_TASK TO COMPLETE_. Determine how many lines below contain the word "RÍOS", then write that number by itself.

(Collected data entries)

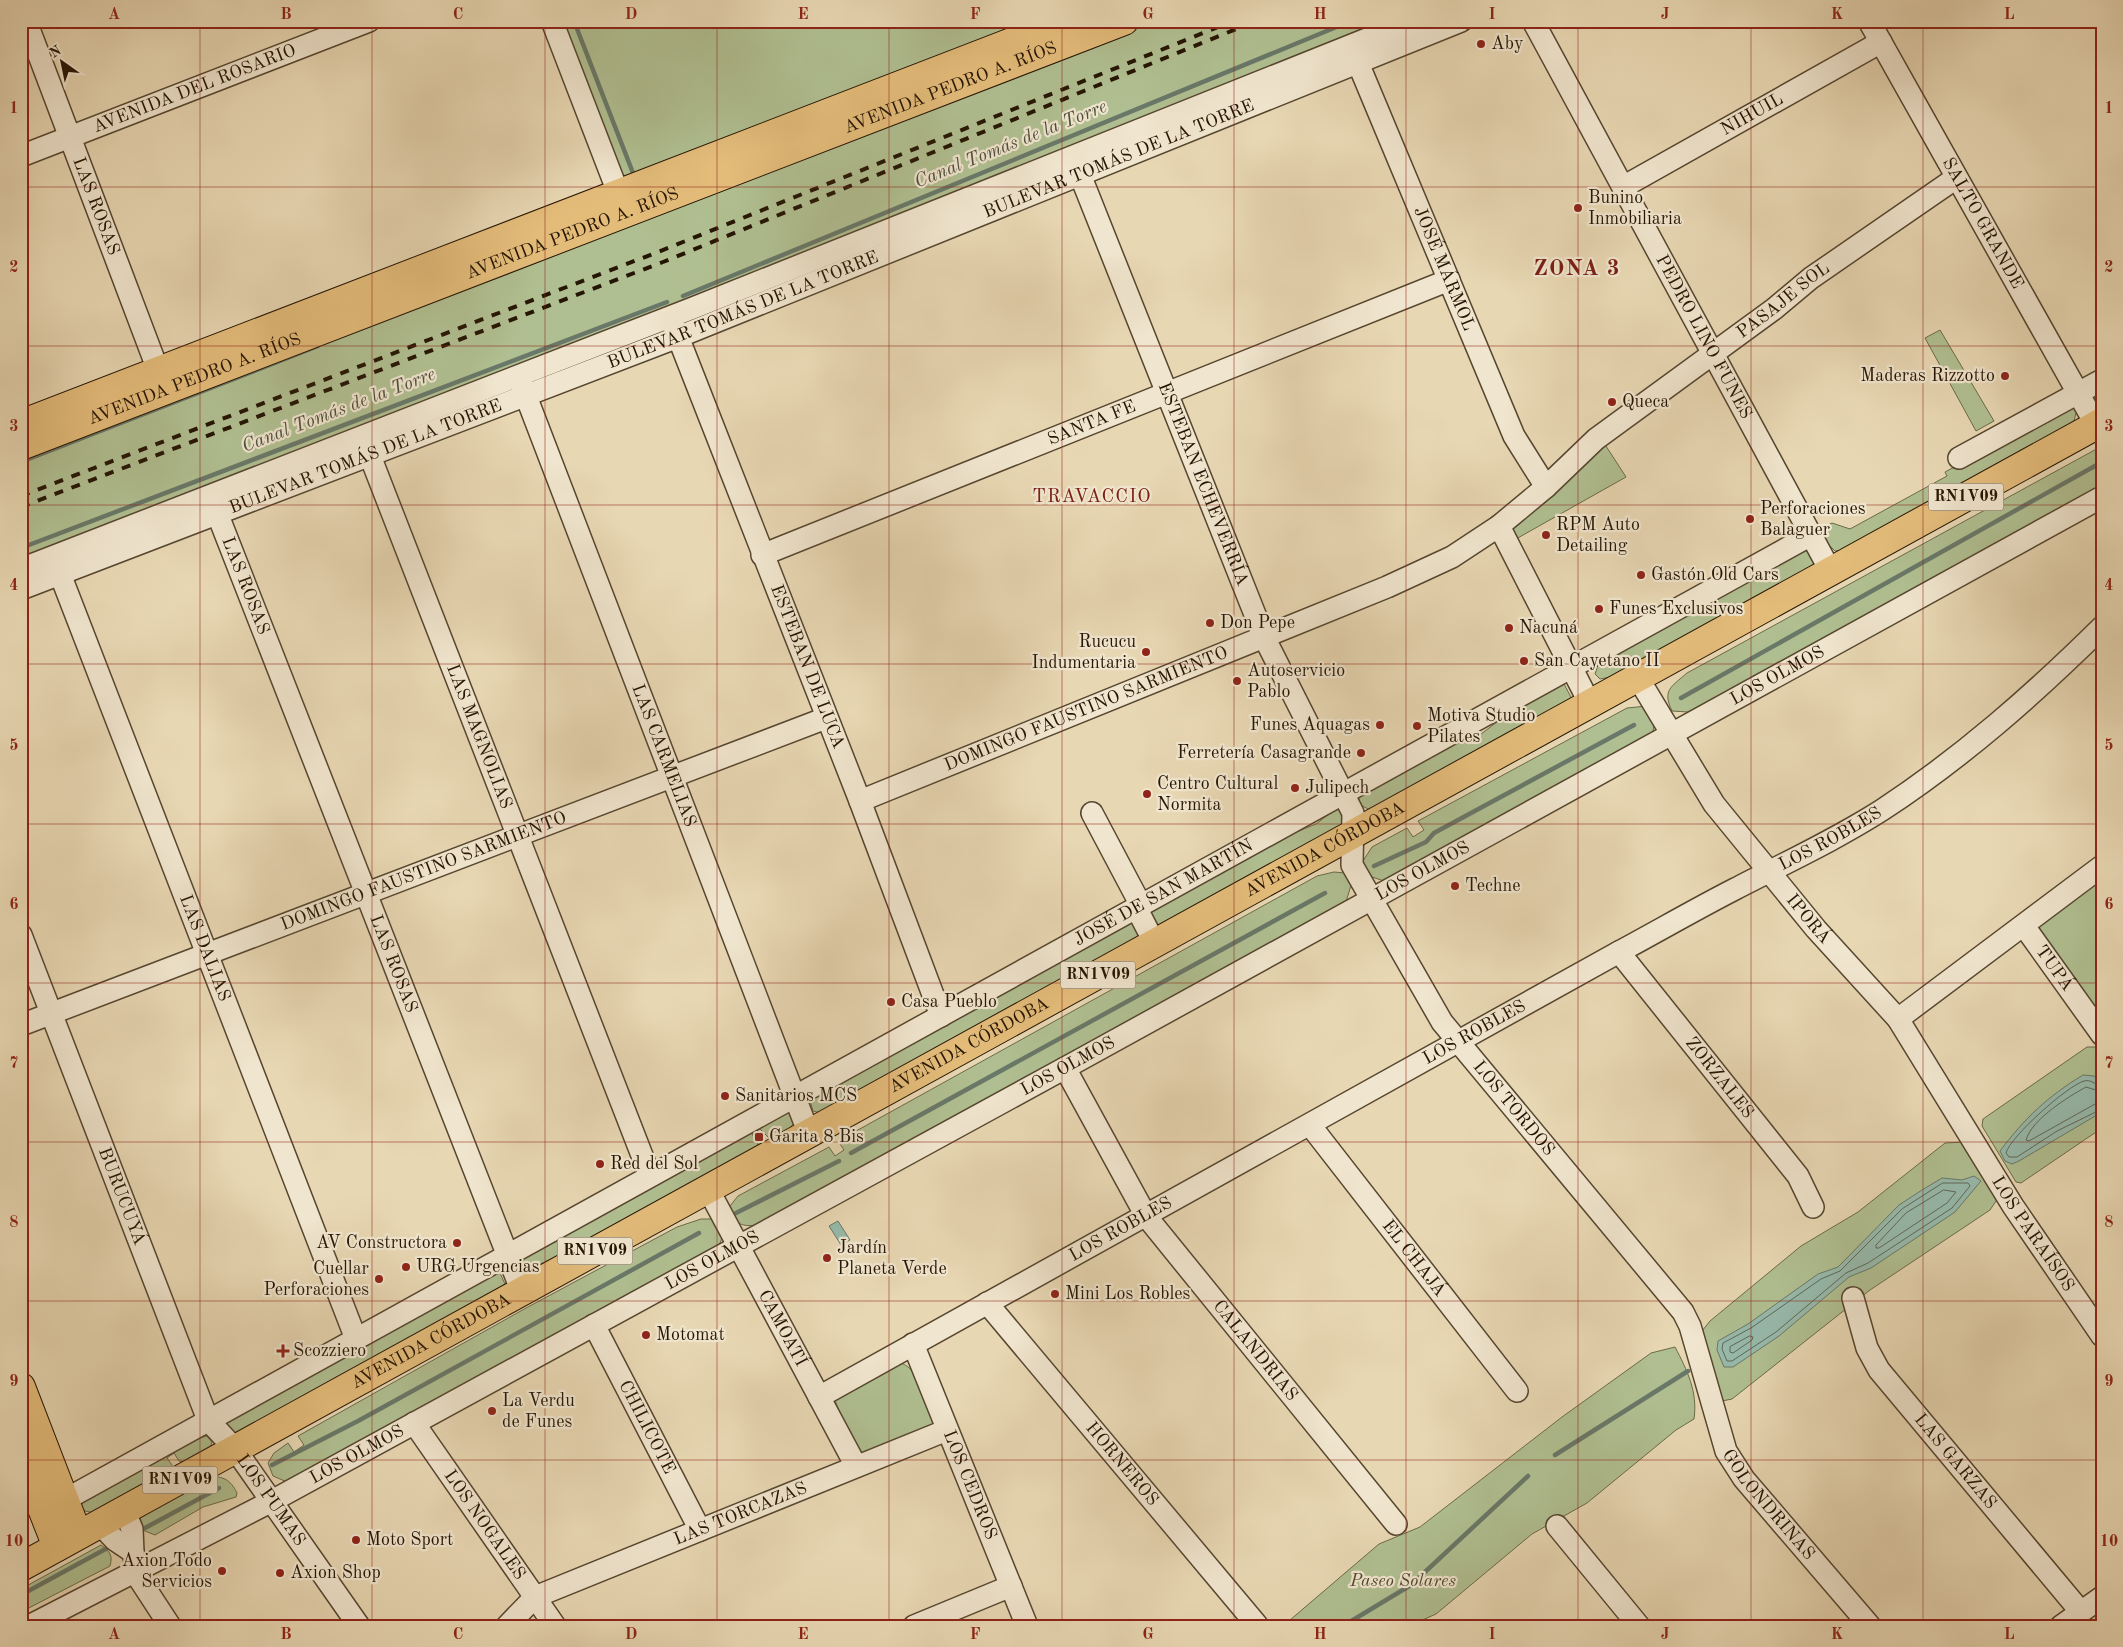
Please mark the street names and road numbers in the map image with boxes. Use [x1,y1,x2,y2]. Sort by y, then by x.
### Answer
street label: AVENIDA PEDRO A. RÍOS [841,39,1059,137]
street label: AVENIDA DEL ROSARIO [90,41,298,136]
street label: NIHUIL [1718,90,1786,139]
street label: BULEVAR TOMÁS DE LA TORRE [981,96,1257,222]
street label: LAS ROSAS [69,155,123,258]
street label: SALTO GRANDE [1939,155,2027,292]
street label: AVENIDA PEDRO A. RÍOS [463,184,681,283]
street label: JOSÉ MÁRMOL [1410,204,1478,333]
street label: BULEVAR TOMÁS DE LA TORRE [605,248,881,372]
street label: PEDRO LINO FUNES [1652,252,1755,422]
street label: PASAJE SOL [1733,259,1833,342]
street label: AVENIDA PEDRO A. RÍOS [86,330,304,428]
street label: ESTEBAN ECHEVERRÍA [1155,380,1252,589]
street label: BULEVAR TOMÁS DE LA TORRE [227,396,504,517]
street label: SANTA FE [1045,397,1138,449]
road number: RN1V09 [1928,484,2004,511]
street label: LAS ROSAS [218,534,273,637]
street label: ESTEBAN DE LUCA [767,582,848,751]
street label: LOS OLMOS [1727,643,1827,709]
street label: DOMINGO FAUSTINO SARMIENTO [942,644,1230,775]
street label: LAS MAGNOLIAS [443,662,515,811]
street label: LAS CARMELIAS [628,682,699,829]
street label: AVENIDA CÓRDOBA [1242,798,1408,901]
street label: LOS ROBLES [1776,804,1885,874]
street label: DOMINGO FAUSTINO SARMIENTO [278,809,569,934]
street label: JOSÉ DE SAN MARTÍN [1071,836,1256,949]
street label: LOS OLMOS [1373,838,1473,904]
street label: IPORÁ [1783,891,1837,948]
street label: LAS DALIAS [176,892,233,1004]
street label: LAS ROSAS [366,912,421,1015]
street label: TUPÁ [2032,942,2080,995]
road number: RN1V09 [1060,962,1136,988]
street label: AVENIDA CÓRDOBA [886,994,1052,1097]
street label: LOS ROBLES [1420,997,1529,1068]
street label: LOS OLMOS [1018,1033,1118,1099]
street label: ZORZALES [1682,1034,1757,1122]
street label: LOS TORDOS [1469,1058,1558,1159]
street label: BURUCUYÁ [95,1145,152,1248]
street label: LOS PARAÍSOS [1988,1173,2078,1295]
street label: LOS ROBLES [1066,1194,1175,1265]
street label: EL CHAJÁ [1378,1217,1452,1300]
street label: LOS OLMOS [662,1228,763,1293]
road number: RN1V09 [558,1238,632,1264]
street label: CAMOATÍ [755,1287,814,1369]
street label: AVENIDA CÓRDOBA [348,1290,514,1393]
street label: CALANDRIAS [1209,1297,1301,1404]
street label: CHILICOTE [615,1378,678,1477]
street label: LAS GARZAS [1911,1410,2000,1512]
street label: HORNEROS [1082,1419,1162,1509]
street label: LOS OLMOS [307,1422,407,1488]
street label: LOS CEDROS [940,1428,1000,1542]
street label: GOLONDRINAS [1719,1446,1818,1563]
street label: LOS PUMAS [233,1451,309,1549]
road number: RN1V09 [142,1466,218,1494]
street label: LOS NOGALES [440,1467,529,1583]
street label: LAS TORCAZAS [671,1479,810,1549]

_COMPLETED EXERCISE_. 3